> _Atividade_
Passe para o inglês esta frase do artigo de opinião sobre a reunião ministerial e a Abin paralela: “Os fatos demonstram o acerto do recente relatório da OCDE, quando sugere a necessidade de estabelecer salvaguardas constitucionais para proteger a PGR das variabilidades do poder.”

> _Trecho do texto_
ROBERTO LIVIANU 30 JANEIRO 2024 | 3min de leitura

 

Naquela histórica e fatídica reunião ministerial de 22 de abril de 2020, quando um sombrio Brasil foi redescoberto, mais de 500 anos depois da chegada de Pedro Álvares Cabral, o ex-presidente Bolsonaro foi enfático: não hesitarei em usar o poder para proteger minha família e os meus.

 

Havia recados ao então ministro da Justiça Sergio Moro, mas principalmente a explicitação de um modus operandi político de submeter as instituições republicanas a seus desejos e caprichos. Em vez de contratar um advogado para seu filho, às voltas com problemas na Justiça, era mais fácil usar abusivamente do poder.

 

Aliás, vale lembrar que na mesma reunião, um dos participantes, o então ministro do Meio Ambiente Ricardo Salles, pontuou a tese da “boiada”, segundo a qual era propícia a oportunidade da pandemia para se aproveitar e aprovar projetos de interesse canhestro do governo, enquanto a mídia cobria a tragédia que absorvia também a atenção da opinião pública.

 

Ou seja, enquanto imprensa e sociedade se preocupam com o drama e as mortes da pandemia, aprovemos, com uso de recurso que impossibilita a defesa da sociedade, pelas costas, projetos oportunistas bons para o governo e danosos ao meio ambiente.

 

Que princípios constitucionais da impessoalidade, da moralidade administrativa ou da prevalência do interesse público são esses? O único princípio válido era o velho e bom “quem manda aqui sou eu”, que nos tempos do absolutismo francês era denominado “L’État c’est moi” que teve desfecho mundialmente conhecido –a queda da Bastilha, a Revolução Francesa, que marcou para sempre a história da civilização.

 

Eis que passados alguns anos, agora vem à tona a suposta existência de uma Agência Brasileira de Inteligência “paralela”, que prestava serviços obscuros de arapongagem, para espionar adversários políticos –consta que teriam ocorrido 30.000 monitoramentos a pessoas como o ex-presidente da Câmara Rodrigo Maia, o atual ministro da Educação e ex-governador do Ceará Camilo Santana e a ex-deputada federal Joice Hasselmann, que se tornou desafeta do ex-presidente.

 

Lamentavelmente, as evidências que estão surgindo mostram que tais atividades foram facilitadas diante da manietação da então PGR (Procuradoria Geral da República) e da Direção Geral da Polícia Federal, subservientes ao ex-presidente da República. Os fatos demonstram o acerto do recente relatório da OCDE, quando sugere a necessidade de estabelecer salvaguardas constitucionais para proteger a PGR das variabilidades do poder. A lista tríplice, a exemplo dos Estados e a quarentena do PGR podem ser um bom começo.

 

O esperneio do investigado, filho do ex-presidente e seu ex-todo poderoso ministro da propaganda (apelidado de “gabinete do ódio”), é sintomático. Nenhuma novidade em absoluto, mas ninguém está acima da lei e ele deve ser investigado, como qualquer mortal. Aliás, é fato notório e repetitivo que atitudes ilícitas vêm à tona depois que um ciclo de poder se encerra, pois podem, naturalmente, aí ter início as investigações.

> _Informações fornecidas_
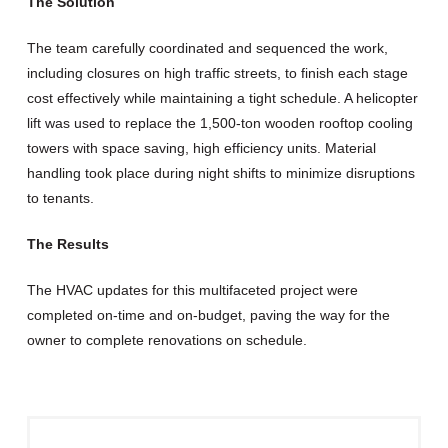
The Solution
The team carefully coordinated and sequenced the work,
including closures on high traffic streets, to finish each stage
cost effectively while maintaining a tight schedule. A helicopter
lift was used to replace the 1,500-ton wooden rooftop cooling
towers with space saving, high efficiency units. Material
handling took place during night shifts to minimize disruptions
to tenants.
The Results
The HVAC updates for this multifaceted project were
completed on-time and on-budget, paving the way for the
owner to complete renovations on schedule.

> _Resultado da atividade_
The facts show that the recent OECD report is right when it suggests the need to establish constitutional safeguards to protect the PGR from the fluctuations of power.